原因特定のアプローチと、VMware Toolsの設定による恒久的な解決策を共有します。
環境構成
- ハイパーバイザー: VMware ESXi
- OS: Windows Server 2008 R2
- ミドルウェア: Citrix XenApp 6.5
- プロファイル設定: 移動ユーザープロファイル(ログオフ時にローカルプロファイルを削除するポリシーを適用)
発生した事象
移動ユーザープロファイル環境では通常、ログオフ時にローカルのプロファイル(C:\Users\%username%)は削除されます。しかし、本環境では以下の現象が発生しました。

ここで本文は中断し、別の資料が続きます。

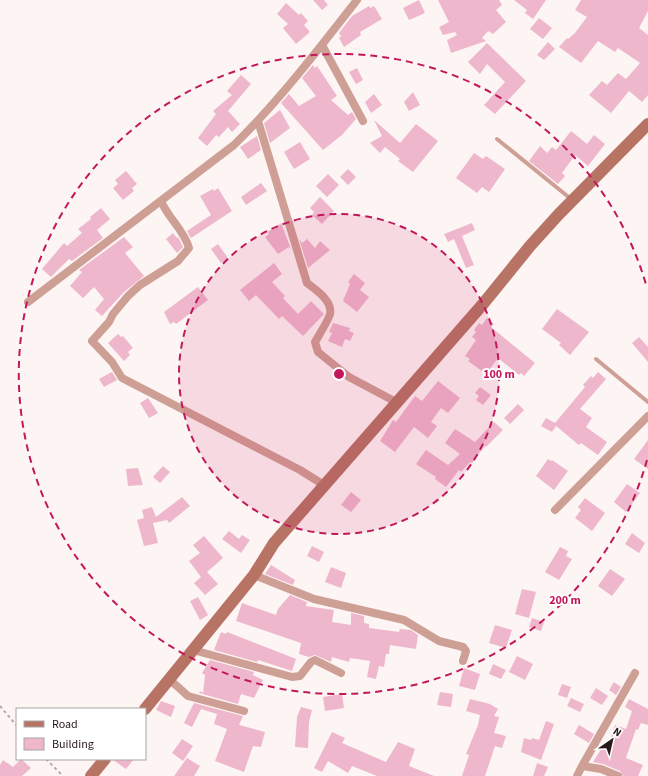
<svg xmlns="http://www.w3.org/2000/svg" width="648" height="776" font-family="'Source Sans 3',sans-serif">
<rect width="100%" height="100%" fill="#fdf4f4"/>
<path fill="#efb7cc" d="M313 0H324L328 5 322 10Z
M419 0 425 13 409 20 403 8Z
M438 0H499L502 5 496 10 506 22 493 34 488 31 482 38 486 41 451 53 447 40 457 35 455 32 443 35 439 27 449 22Z
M514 0H546L533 19 525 13 527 10Z
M581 0H648V11L639 28 648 35V95L642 102 629 91 611 113 589 95 602 81 607 85 618 73 626 79 640 63 618 48 615 52 598 41 581 63 559 47 567 38 568 39 575 33 587 17 575 10Z
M286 3 299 15 301 13 308 21 304 25 310 32 296 44 283 28 288 24 277 14Z
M369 6 370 8 374 6 382 19 360 32 361 35 344 47 339 38 341 36 339 33 352 16Z
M539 18 552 28 543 39 530 29Z
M548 42 555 49 544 60 537 55Z
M487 43 526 81 495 114 484 105 505 82 487 64 480 74 468 62Z
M313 65 315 68 317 66 337 96 331 100 348 115 352 112 356 119 342 135 323 150 281 103 289 94 299 106 316 96 302 78Z
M357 68 363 80 356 84 349 72Z
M241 75 251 84 228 111 240 124 232 132 228 127 219 137 216 135 207 146 198 138 216 114 213 111 232 95 227 91Z
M413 92 420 105 409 111 404 102Z
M374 94 382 105 371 113 365 102Z
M280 110 290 128 270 143 264 123Z
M374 120 400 143 416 124 438 141 413 172 398 161 400 159 385 147 380 153 370 143 382 136Z
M571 131 587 144 594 135 605 144 588 166 575 155 562 173 565 176 558 184 529 161 540 146 547 153 552 147 556 150Z
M257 136 261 150 248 159 240 147Z
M300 142 310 159 294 169 284 152Z
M474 153 483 159 486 156 505 169 489 192 482 187 477 193 456 178Z
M348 169 356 177 348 185 340 177Z
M126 171 137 184 132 188 134 191 123 200 113 188 118 184 115 180Z
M328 174 339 185 327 197 316 186Z
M261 183 267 191 246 205 241 197Z
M218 188 232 211 191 238 187 231 211 215 200 196 213 189 214 191Z
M320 197 334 211 322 224 312 215 314 212 310 208Z
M101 208 110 219 97 230 103 238 72 261 69 259 51 277 42 269 64 243 67 246 82 233 78 229 91 219 90 217Z
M281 223 291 249 289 247 278 254 265 237 269 234 268 232Z
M472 223 475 230 462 236 474 265 466 268 454 239 448 242 444 234Z
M173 233 177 238 178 237 183 247 177 253 166 239Z
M124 237 133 247 125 253 144 276 124 292 102 316 95 310 104 299 94 287 83 298 70 286 82 272 79 270Z
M299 239 302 243 307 239 315 248 320 241 330 250 308 268Z
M218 244 228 258 221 263 211 249Z
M274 263 282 274 272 282 285 296 283 298 298 314 311 301 324 314 303 336 282 316 279 319 256 295 249 301 240 290Z
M354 274 365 283 360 290 369 297 357 312 343 301 350 284 348 282Z
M198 287 208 300 176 324 174 322 170 324 164 312Z
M557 309 589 332 570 355 559 345 561 343 542 329Z
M487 318 494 324 491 327 535 363 524 376 521 373 519 375 498 358 486 374 468 361 470 359 465 356 476 340 472 337 476 332 474 330 479 323 482 325Z
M333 323 350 328 349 331 354 333 350 341 345 339 342 347 328 341 332 333 329 332Z
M118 334 121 337 123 336 133 348 128 352 130 355 124 361 108 343Z
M639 337 648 347V362L632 343Z
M112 372 117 380 104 387 99 379Z
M598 372 606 379 580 409 592 418 586 427 607 442 598 455 581 443 579 445 556 426 552 432 541 426 546 418 555 423 585 387 583 385 591 376 593 378Z
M438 381 460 398 448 413 441 408 431 422 437 426 428 438 414 427 395 452 380 441 393 420 396 422 415 396 422 401Z
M480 387 491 395 483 405 476 400 479 396 475 393Z
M148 398 158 413 149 418 140 403Z
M518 404 524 410 510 424 504 418Z
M494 422 503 430 486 447 485 446 472 463 470 462 461 472 459 470 446 487 435 479 436 477 416 464 426 450 448 465 460 454 445 443 455 429 475 442Z
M648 440V469L634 459Z
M548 459 551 461 552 460 568 471 554 490 536 476Z
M163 466 170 472 160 483 153 477Z
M138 468 143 485 128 486 126 469Z
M627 484 640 493 626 512 614 502Z
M351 492 361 500 351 512 341 505Z
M182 497 190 506 169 523 167 520 153 523 158 543 144 546 137 520 144 518 142 510 152 507 156 517Z
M585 498 605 513 592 531 575 518 581 510 578 507Z
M229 531 239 539 242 535 250 540 241 553 222 539Z
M632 533 645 543 639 553 625 544Z
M204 536 223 558 207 572 218 584 205 595 194 583 201 577 189 561 200 553 193 545Z
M312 546 324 552 319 562 307 556Z
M560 547 568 551 566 556 572 559 559 580 545 572Z
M271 565 295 580 293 585 265 574Z
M331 567 346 573 341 588 325 582Z
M610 569 625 579 612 596 598 586Z
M522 589 536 592 529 618 515 614Z
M290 595 307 602 306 606 334 610 332 622 351 625V613L364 616V623L369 624V628L399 632 400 629 411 630 418 635 416 649 390 645 389 654H386L384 667 379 666 376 679 367 677 370 661 350 658 349 662 332 657 331 662 315 655 309 657 299 654 301 643 236 621 242 603 276 615 278 609Z
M198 597 208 615 200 620 190 601Z
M532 618 544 622 541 631 529 627Z
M495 625 512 630 506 648 489 643Z
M221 632 226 634 227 632 296 659 292 671 258 660 257 662 214 650Z
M517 656 533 664 525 680 509 672Z
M210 660 254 672 253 675 263 680 254 698 241 694 238 704 199 693 200 691 203 693 205 675 202 673Z
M493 664 506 670 501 679 489 674Z
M464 668 480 674 475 690 459 686Z
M614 682 621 687 616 695 609 690Z
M562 684 571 687 567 698 558 695Z
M596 688 608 696 602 705 590 698Z
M440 692 453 694 451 707 437 705Z
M342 694 344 708 325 711 323 697Z
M571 698 584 704 580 712 567 706Z
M470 699 490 704 498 709 494 716 499 717 494 733 506 736 502 748 495 746 485 776H462L469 755 466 754 478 725 480 715 466 711Z
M629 699 648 709V725L641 723 638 730 636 729 626 758 643 765 638 776H623L620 771 603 764 593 762 603 746 608 748 615 725 626 729 632 711 625 707Z
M161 701 175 706 171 717 156 710Z
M194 703 243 716 239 725 265 732 261 747 253 746 244 772 215 761 227 729 214 724 217 714 201 709 192 727 184 723Z
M301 707 312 710 309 722 308 748 295 747 297 717Z
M546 721 554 724 541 760 521 752 524 738 531 740 532 738 539 740Z
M579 725 594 734 589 743 574 734Z
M332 732 345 738 342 743 386 762 398 742 415 749 409 766 434 776H377L352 766 348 773 328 761 322 772 314 768Z
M182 739 193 746 183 761 172 753Z
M187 758 200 766 194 776H174Z
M21 759 31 768 22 776H0V765L3 760 13 767Z
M112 759H134L126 769Z
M537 763 548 767 544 776H533Z"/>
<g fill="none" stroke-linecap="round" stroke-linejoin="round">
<path stroke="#b5aaaa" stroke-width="2" stroke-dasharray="3 3" stroke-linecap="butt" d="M0 706 17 726
M46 759 63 776"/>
<path stroke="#ce9f94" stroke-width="4" d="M497 139 571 199
M596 359 648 402"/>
<path stroke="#ce9f94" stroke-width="8" d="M322 45 363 121
M258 121 307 283C315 289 333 301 330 314 328 321 319 335 315 342L318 352 349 377 396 402
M161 201C168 218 184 230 189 248L178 261 140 285 128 296 113 314 109 322 92 341 112 362 122 378 300 470 324 485
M28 302 234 145C279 101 318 50 357 0
M555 510 648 416
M254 575 314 599 404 620 439 641 463 647 466 651 463 661
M193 650 292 677 300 676 311 662 315 660 341 673
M169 679 188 696 244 711
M582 766 635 673
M577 776 582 766 601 769 618 776"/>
<path stroke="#b77465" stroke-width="12" d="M145 709 254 575 274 543 483 304 530 246 559 214 648 124
M91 776 105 759"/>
</g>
<circle cx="339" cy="374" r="160" fill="#c2185b" fill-opacity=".12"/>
<g fill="none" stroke="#c2185b" stroke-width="2" stroke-dasharray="7 5">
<circle cx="339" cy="374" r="160"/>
<path d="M647 460A320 320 0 1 1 647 288"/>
</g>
<circle cx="339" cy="374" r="6" fill="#c2185b" stroke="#fff" stroke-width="2"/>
<g font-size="12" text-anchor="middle" font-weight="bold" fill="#c2185b" stroke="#fff" stroke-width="4" stroke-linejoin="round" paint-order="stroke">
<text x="499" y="378">100 m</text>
<text x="565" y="604">200 m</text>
</g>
<rect x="16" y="708" width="130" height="52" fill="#ffffff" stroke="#a9a3a3"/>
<rect x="24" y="721" width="20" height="6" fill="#b77465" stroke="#a9a3a3"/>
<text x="52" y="728" font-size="12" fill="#28191a">Road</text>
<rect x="24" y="738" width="20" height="12" fill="#efb7cc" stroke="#a9a3a3"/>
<text x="52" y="748" font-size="12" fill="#28191a">Building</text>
<g transform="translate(612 740) rotate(34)" stroke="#ffffff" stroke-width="3" paint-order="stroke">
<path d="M0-3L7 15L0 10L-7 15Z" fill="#28191a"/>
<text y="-6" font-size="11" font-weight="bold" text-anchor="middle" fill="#28191a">N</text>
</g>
</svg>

- ログオフ時にプロファイルフォルダが完全に削除されず残留する。
- 同じユーザーが再度ログオンすると、正規のフォルダ名が使えないため、
%username%.%domain%.000
%username%.%domain%.001
といった連番付きのフォルダが新規作成される。 - これが繰り返され、
C:\Users配下に大量のプロファイルフォルダが蓄積し、ディスク容量を圧迫する。
原因調査
Windowsの既知の不具合(Hotfix KB2661663等)を調査・適用しましたが改善しませんでした。 そこで、残留しているプロファイルフォルダの中身を確認したところ、以下のファイルが削除されずに残っていることが判明しました。
- 残留ファイル:
Application Data\VMware\hgfs.dat
この hgfs.dat は、VMware Toolsの「共有フォルダ機能(HGFS: Host Guest File System)」が生成・使用するファイルであり、プロセスによってロックされていたことが削除失敗の原因でした。
本件はCitrixのアーティクルに掲載されている既知の問題です。
[CTX133070] Profile Manager does not Delete the Local Profile when using VMWare Hosts
解決策
1. 恒久対策(推奨)
XenAppなどのサーバー用途では、ホストOS(ESXi側)との簡易ファイル共有機能は不要なケースがほとんどです。 VMware Toolsのインストール構成を変更し、「共有フォルダ」機能を削除することで解決します。
- 手順:
- VMware Toolsのインストーラーを起動(または「プログラムと機能」から変更を選択)。
- インストールオプションで 「ファイル共有(Shared Folders)」 機能を「インストールしない(×)」に設定する。
- VMware Toolsを再インストール(更新)し、OSを再起動する。
2. 暫定対策(レジストリ操作)
すぐに再インストールができない場合の回避策として、レジストリでプロバイダーの読み込み順序から除外する方法があります。
- キー:
HKEY_LOCAL_MACHINE\SYSTEM\CurrentControlSet\Control\NetworkProvider\Order - 値:
ProviderOrder - 操作: 値のデータに含まれる
hgfs,vmhgs,vmhgfs等の記述を削除する。- 例:
LanmanWorkstation,hgfs→LanmanWorkstation
- 例:
※ レジストリ変更後はOSの再起動が必要です。ただし、VMware Toolsの自動更新等で復活する可能性があるため、上記の「恒久対策」を推奨します。